● INSTRUCTIONS TO FOLLOW
What you return should be exactly the lines from the one containing "delle richieste clienti" down to the final line of the listing, with nothing else.
>>>>>
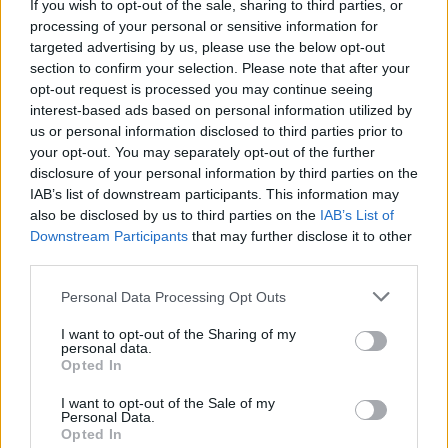
If you wish to opt-out of the sale, sharing to third parties, or
prezzi in tempo reale durante una trattativa,
processing of your personal or sensitive information for
mantenere allineate schede prodotto e certificazioni e
targeted advertising by us, please use the below opt-out
sincronizzare cataloghi tra mercati differenti senza
section to confirm your selection. Please note that after your
continui interventi manuali. L’obiettivo non è
opt-out request is processed you may continue seeing
interest-based ads based on personal information utilized by
recuperare un ritardo, ma rendere scalabili
us or personal information disclosed to third parties prior to
caratteristiche che hanno sempre rappresentato la
your opt-out. You may separately opt-out of the further
forza del modello italiano: personalizzazione,
disclosure of your personal information by third parties on the
flessibilità e relazione. Per produttori e distributori
IAB’s list of downstream participants. This information may
italiani esistono tre passaggi concreti da cui iniziare. Il
also be disclosed by us to third parties on the
IAB’s List of
primo consiste nel realizzare un censimento accurato
Downstream Participants
that may further disclose it to other
dello stack operativo e delle attività ripetitive che
third parties.
occupano tempo ogni settimana, come aggiornamento
dei cataloghi, preparazione dei preventivi, gestione
Personal Data Processing Opt Outs
delle richieste clienti e monitoraggio dei prezzi dei
I want to opt-out of the Sharing of my
concorrenti. Il secondo è evitare di aggiungere un
personal data.
ulteriore strumento a un ecosistema già frammentato.
Opted In
Molte aziende stanno affrontando l’AI come hanno
I want to opt-out of the Sale of my
affrontato il SaaS negli ultimi anni, sommando nuove
Personal Data.
piattaforme a quelle già presenti. In numerosi casi la
Opted In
<<<<<
● RESULT OF THIS EXERCISE
delle richieste clienti e monitoraggio dei prezzi dei
I want to opt-out of the Sharing of my
concorrenti. Il secondo è evitare di aggiungere un
personal data.
ulteriore strumento a un ecosistema già frammentato.
Opted In
Molte aziende stanno affrontando l’AI come hanno
I want to opt-out of the Sale of my
affrontato il SaaS negli ultimi anni, sommando nuove
Personal Data.
piattaforme a quelle già presenti. In numerosi casi la
Opted In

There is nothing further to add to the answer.